[[ Source data open ]]

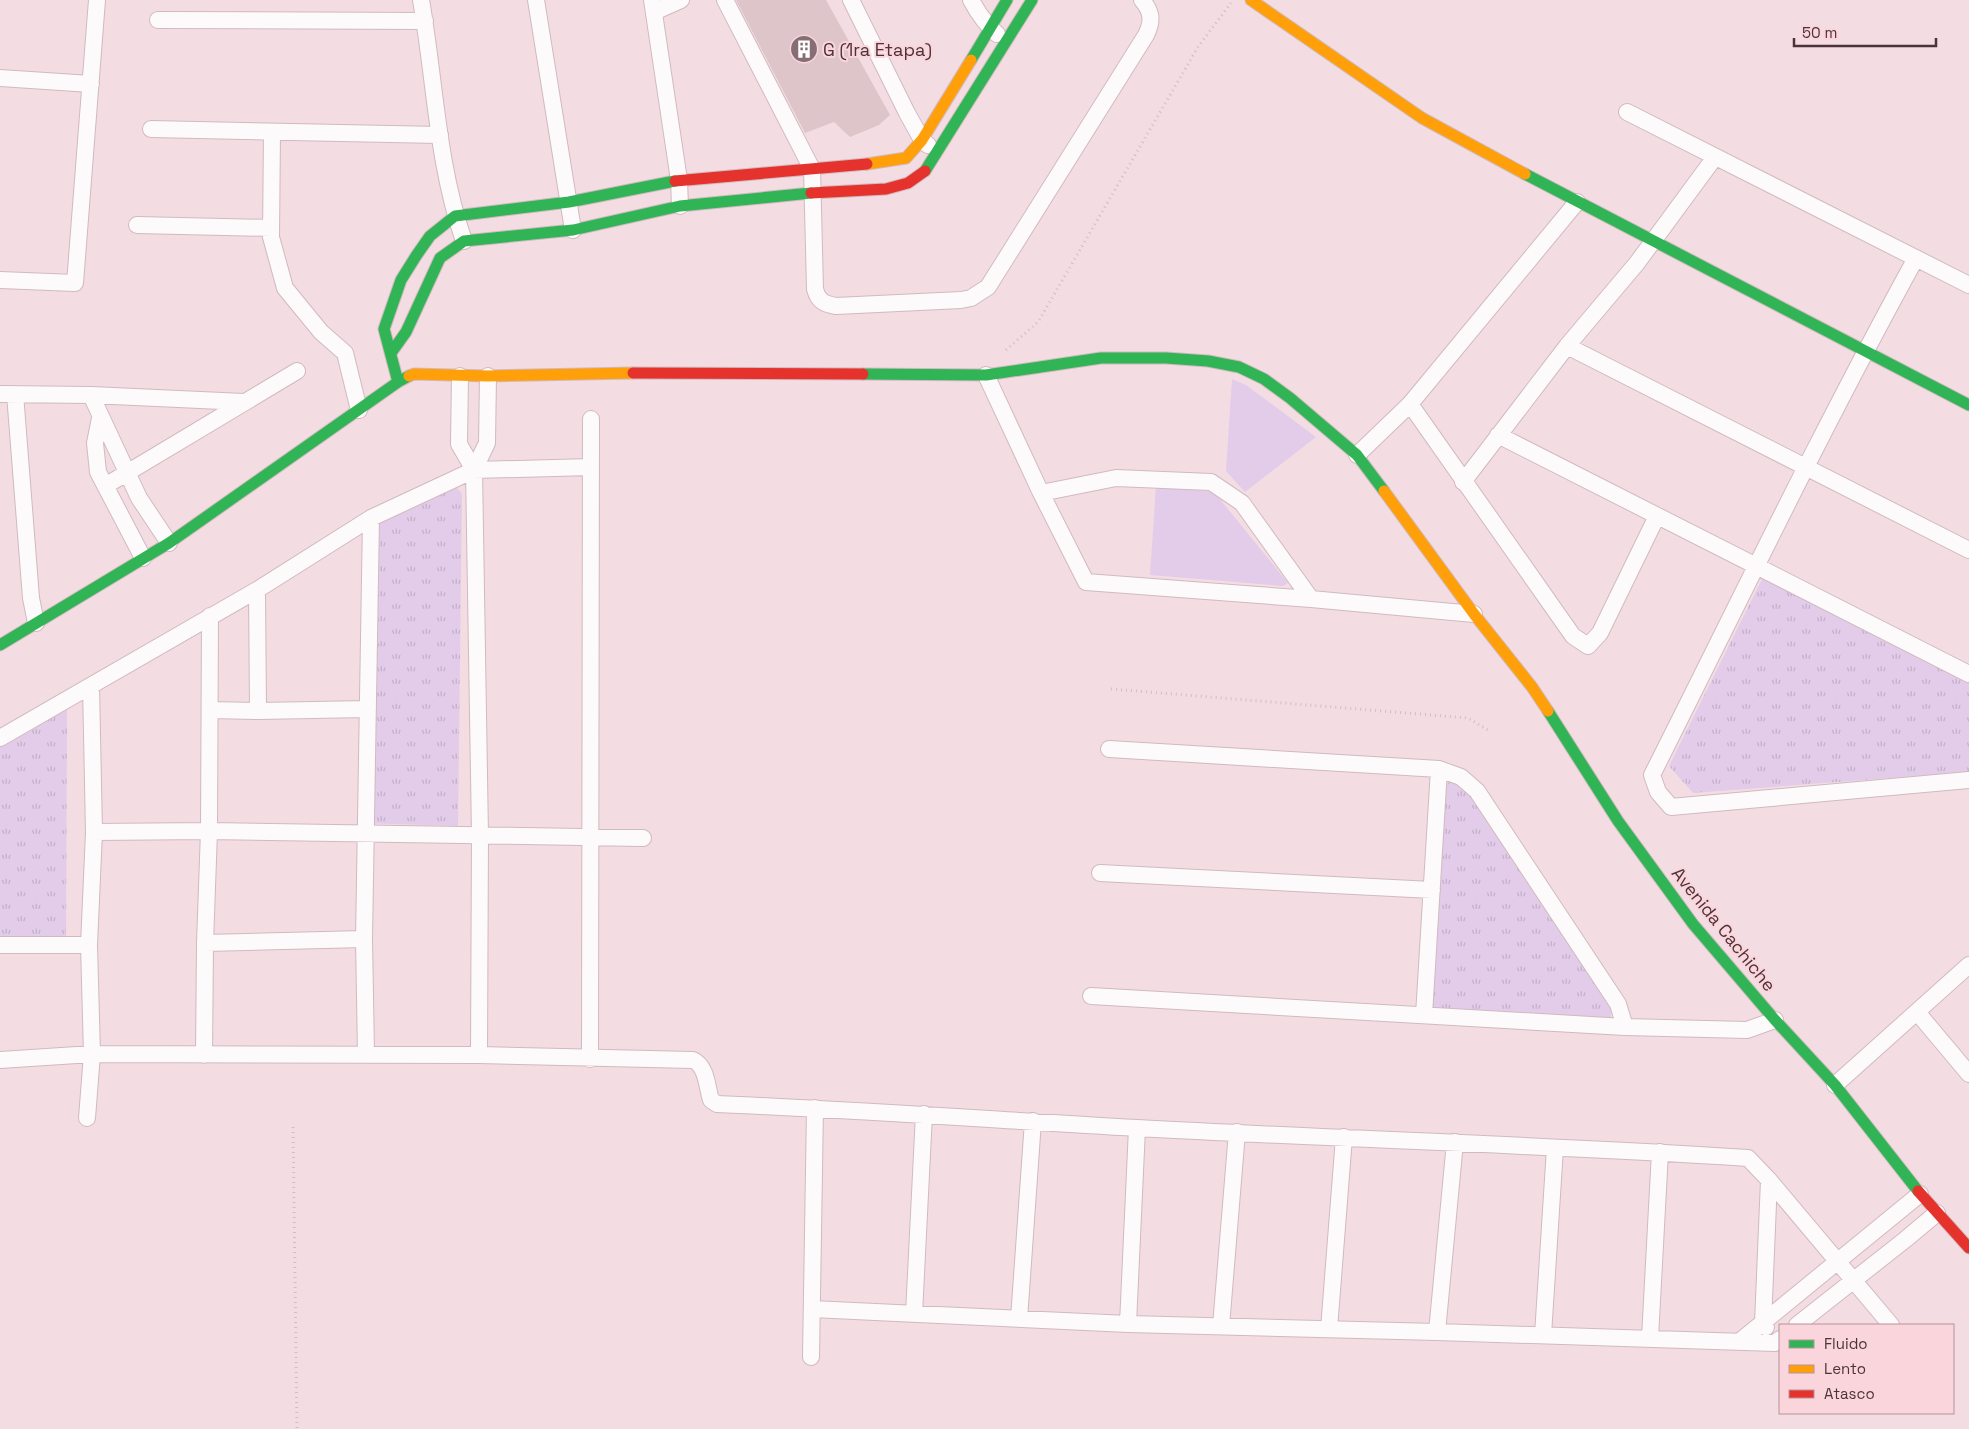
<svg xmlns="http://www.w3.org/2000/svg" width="1969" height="1429" font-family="'Space Grotesk',sans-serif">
<defs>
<pattern id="park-tufts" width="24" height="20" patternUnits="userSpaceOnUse" patternTransform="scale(1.25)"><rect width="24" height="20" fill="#e2cce9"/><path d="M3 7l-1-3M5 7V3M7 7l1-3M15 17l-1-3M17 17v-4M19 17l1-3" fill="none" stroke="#c4b0c9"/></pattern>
</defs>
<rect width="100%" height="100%" fill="#f3dde2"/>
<path fill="#e2cce9" d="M 1232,379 L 1246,385 L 1316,437 L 1245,492 L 1226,471 Z
M 1156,486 L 1214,492 L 1288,583 L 1283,586 L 1150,575 Z"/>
<path fill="url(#park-tufts)" d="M 455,485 L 462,494 L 458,826 L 360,823 L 366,525 Z
M 1764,575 L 1969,679 L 1969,772 L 1693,793 L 1669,766 Z
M 67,707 L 66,939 L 0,937 L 0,741 Z
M 1451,781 L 1471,796 L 1613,1007 L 1610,1018 L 1432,1009 L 1442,786 Z"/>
<path fill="#dec5ca" d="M 736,0 L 826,0 L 890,115 L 879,125 L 850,137 L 834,122 L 805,133 Z"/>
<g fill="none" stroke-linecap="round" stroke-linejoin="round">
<g stroke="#d0babf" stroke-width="18">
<path id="street" d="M 421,0 C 435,80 437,164 464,241
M 536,0 L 573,230
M 652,0 L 679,180 L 680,206
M 725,0 L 812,169 L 815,289 C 818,301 824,304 836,306 L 961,300 L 971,298 L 988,287 L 1146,35 C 1153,21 1152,12 1142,0
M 851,0 L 907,113 L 922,140 L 928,145
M 971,0 C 978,13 985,24 997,34
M 654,12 L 681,0
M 158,20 L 425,21
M 0,78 L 91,84
M 1627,112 L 1969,285
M 151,129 L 440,135
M 272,132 L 271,237 L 285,288 L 321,332 L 345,353 L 359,410
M 137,225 L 271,228
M 1916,258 C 1823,427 1739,602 1652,775 L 1658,792 L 1671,807 L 1969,780
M 0,280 L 75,283 L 97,0
M 1567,346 L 1969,550
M 986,375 L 1041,493 L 1086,582 L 1311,599 L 1474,614
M 460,376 L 459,444 L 474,470
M 0,394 L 91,395 L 139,498 L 169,543
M 15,394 L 31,598 L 36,623
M 91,395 L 244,402
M 1410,404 L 1573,636 L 1588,646 L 1600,633 L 1657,516
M 100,418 L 95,443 L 98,472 L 143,558
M 1498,435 L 1969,674
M 1357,455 L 1410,404 L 1577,202
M 1463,482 L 1567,346 L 1637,263 L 1715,157
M 105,486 L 297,371
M 1041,493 L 1116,478 L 1211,482 L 1242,503 L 1311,599
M 257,590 L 258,711
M 210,710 L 258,711 L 368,709
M 0,738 L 257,590 L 371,518 L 474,470 L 591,467
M 1109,749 L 1439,769 L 1461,777 L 1477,791 L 1618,1004 L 1625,1027
M 94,832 L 209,831 L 643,838
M 1100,873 L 1432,890
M 205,943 L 364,939
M 0,945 L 89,945
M 1091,996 L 1625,1027 L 1747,1030 L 1775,1020
M 1917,1012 L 1969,1074
M 1424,1015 L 1439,769
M 366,1054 L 364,939 L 371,518
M 204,1055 L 205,943 L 209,831 L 210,616
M 479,1055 L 480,835 L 474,470 L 487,443 L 488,376
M 590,1059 L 591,419
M 0,1060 L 92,1054 L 479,1055 L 693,1060 C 707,1066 707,1088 711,1100 L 717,1104 C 857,1110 997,1120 1137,1128 C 1340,1139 1545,1145 1748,1158 L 1769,1180 L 1891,1325
M 1835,1085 L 1969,965
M 87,1118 L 92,1054 L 89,945 L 94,832 L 91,686
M 812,1309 L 1128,1324 L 1137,1128
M 914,1314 L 924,1114
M 1019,1319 L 1033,1121
M 1128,1324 L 1437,1332 L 1455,1142
M 1797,1325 L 1906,1239 L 1937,1213
M 1221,1326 L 1237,1132
M 1766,1327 L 1763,1323 L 1769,1180
M 1329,1329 L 1344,1137
M 1437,1332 L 1775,1343 L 1780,1339
M 1543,1335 L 1555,1148
M 1650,1338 L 1660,1152
M 1739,1342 L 1920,1194
M 811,1357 L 815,1108"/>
</g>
<g stroke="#d0babf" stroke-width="13">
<path id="fast" d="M 971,60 L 1007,0
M 925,171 L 1032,0
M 1525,174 L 1969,405
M 391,353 L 406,332 L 440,258 L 464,241 L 573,230 L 680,206 L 811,193
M 863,374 L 986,375 L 1101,358 L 1166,358 L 1208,361 L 1239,367 L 1264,379 L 1290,398 L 1357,455 L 1384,491
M 398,382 L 384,329 L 401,280 L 416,256 L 430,236 L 455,216 L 569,202 L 675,181
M 0,645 L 169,543 L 398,382 L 409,376
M 1548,711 L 1618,821 L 1693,924 L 1775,1020 L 1835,1085 L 1918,1191"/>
</g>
<g stroke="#d0babf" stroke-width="13">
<path id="slow" d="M 1251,0 L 1422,118 L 1525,174
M 867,164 L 906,158 L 922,140 L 971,60
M 409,376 L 414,374 L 488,376 L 633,373
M 1384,491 L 1474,614 L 1532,687 L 1548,711"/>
</g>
<g stroke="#d0babf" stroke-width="13">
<path id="jam" d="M 675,181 L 867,164
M 811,193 L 886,189 L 908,183 L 925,171
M 633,373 L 863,374
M 1918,1191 L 1969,1248"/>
</g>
<path stroke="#cbc1c4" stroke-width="3" stroke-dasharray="1 4" stroke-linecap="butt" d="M 1006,350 L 1038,322 L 1198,47 L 1231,3
M 1111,689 L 1468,718 L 1488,730
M 293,1127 L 297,1429"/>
<use href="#street" stroke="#fdfafb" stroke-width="16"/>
<use href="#fast" stroke="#30b455" stroke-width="11"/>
<use href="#slow" stroke="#ff9f0a" stroke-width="11"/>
<use href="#jam" stroke="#e5322d" stroke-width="11"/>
</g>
<defs>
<g id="building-disc" transform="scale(1.4375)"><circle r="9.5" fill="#866e74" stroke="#fbd5dc"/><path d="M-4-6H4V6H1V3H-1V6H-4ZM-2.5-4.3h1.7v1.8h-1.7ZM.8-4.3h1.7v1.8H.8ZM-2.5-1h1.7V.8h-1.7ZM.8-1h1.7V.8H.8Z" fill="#fff"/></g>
</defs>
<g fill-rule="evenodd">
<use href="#building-disc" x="804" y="49"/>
</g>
<g text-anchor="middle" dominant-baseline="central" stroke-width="4" stroke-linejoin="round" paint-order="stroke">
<g font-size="18" fill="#4c3338" stroke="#fbd5dc" text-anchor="start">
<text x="823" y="49">G (1ra Etapa)</text>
</g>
<g font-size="18" fill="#4c3338" stroke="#fbd5dc">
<text transform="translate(1724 929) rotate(51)">Avenida Cachiche</text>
</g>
</g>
<rect x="1779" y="1324" width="175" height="90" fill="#fbd5dc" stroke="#b5949a"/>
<rect x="1789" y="1340" width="25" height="8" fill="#30b455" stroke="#b5949a"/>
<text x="1824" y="1349" font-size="15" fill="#4c3338">Fluido</text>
<rect x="1789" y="1365" width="25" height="8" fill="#ff9f0a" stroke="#b5949a"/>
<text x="1824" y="1374" font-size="15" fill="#4c3338">Lento</text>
<rect x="1789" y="1390" width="25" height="8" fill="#e5322d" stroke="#b5949a"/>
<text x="1824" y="1399" font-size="15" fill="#4c3338">Atasco</text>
<path d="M1794 38v8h142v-8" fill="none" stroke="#4c3338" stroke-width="2.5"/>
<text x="1802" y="38" font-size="15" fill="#4c3338" stroke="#fbd5dc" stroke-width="4" paint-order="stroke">50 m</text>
</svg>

[[ Source data closed ]]

Reproduce exactly the entries above, limited to the lines from the one with "M 67,707 L 66,939 L 0,937 L 0,741 Z" through the one with "M 914,1314 L 924,1114", both included.

Result for this task:
M 67,707 L 66,939 L 0,937 L 0,741 Z
M 1451,781 L 1471,796 L 1613,1007 L 1610,1018 L 1432,1009 L 1442,786 Z"/>
<path fill="#dec5ca" d="M 736,0 L 826,0 L 890,115 L 879,125 L 850,137 L 834,122 L 805,133 Z"/>
<g fill="none" stroke-linecap="round" stroke-linejoin="round">
<g stroke="#d0babf" stroke-width="18">
<path id="street" d="M 421,0 C 435,80 437,164 464,241
M 536,0 L 573,230
M 652,0 L 679,180 L 680,206
M 725,0 L 812,169 L 815,289 C 818,301 824,304 836,306 L 961,300 L 971,298 L 988,287 L 1146,35 C 1153,21 1152,12 1142,0
M 851,0 L 907,113 L 922,140 L 928,145
M 971,0 C 978,13 985,24 997,34
M 654,12 L 681,0
M 158,20 L 425,21
M 0,78 L 91,84
M 1627,112 L 1969,285
M 151,129 L 440,135
M 272,132 L 271,237 L 285,288 L 321,332 L 345,353 L 359,410
M 137,225 L 271,228
M 1916,258 C 1823,427 1739,602 1652,775 L 1658,792 L 1671,807 L 1969,780
M 0,280 L 75,283 L 97,0
M 1567,346 L 1969,550
M 986,375 L 1041,493 L 1086,582 L 1311,599 L 1474,614
M 460,376 L 459,444 L 474,470
M 0,394 L 91,395 L 139,498 L 169,543
M 15,394 L 31,598 L 36,623
M 91,395 L 244,402
M 1410,404 L 1573,636 L 1588,646 L 1600,633 L 1657,516
M 100,418 L 95,443 L 98,472 L 143,558
M 1498,435 L 1969,674
M 1357,455 L 1410,404 L 1577,202
M 1463,482 L 1567,346 L 1637,263 L 1715,157
M 105,486 L 297,371
M 1041,493 L 1116,478 L 1211,482 L 1242,503 L 1311,599
M 257,590 L 258,711
M 210,710 L 258,711 L 368,709
M 0,738 L 257,590 L 371,518 L 474,470 L 591,467
M 1109,749 L 1439,769 L 1461,777 L 1477,791 L 1618,1004 L 1625,1027
M 94,832 L 209,831 L 643,838
M 1100,873 L 1432,890
M 205,943 L 364,939
M 0,945 L 89,945
M 1091,996 L 1625,1027 L 1747,1030 L 1775,1020
M 1917,1012 L 1969,1074
M 1424,1015 L 1439,769
M 366,1054 L 364,939 L 371,518
M 204,1055 L 205,943 L 209,831 L 210,616
M 479,1055 L 480,835 L 474,470 L 487,443 L 488,376
M 590,1059 L 591,419
M 0,1060 L 92,1054 L 479,1055 L 693,1060 C 707,1066 707,1088 711,1100 L 717,1104 C 857,1110 997,1120 1137,1128 C 1340,1139 1545,1145 1748,1158 L 1769,1180 L 1891,1325
M 1835,1085 L 1969,965
M 87,1118 L 92,1054 L 89,945 L 94,832 L 91,686
M 812,1309 L 1128,1324 L 1137,1128
M 914,1314 L 924,1114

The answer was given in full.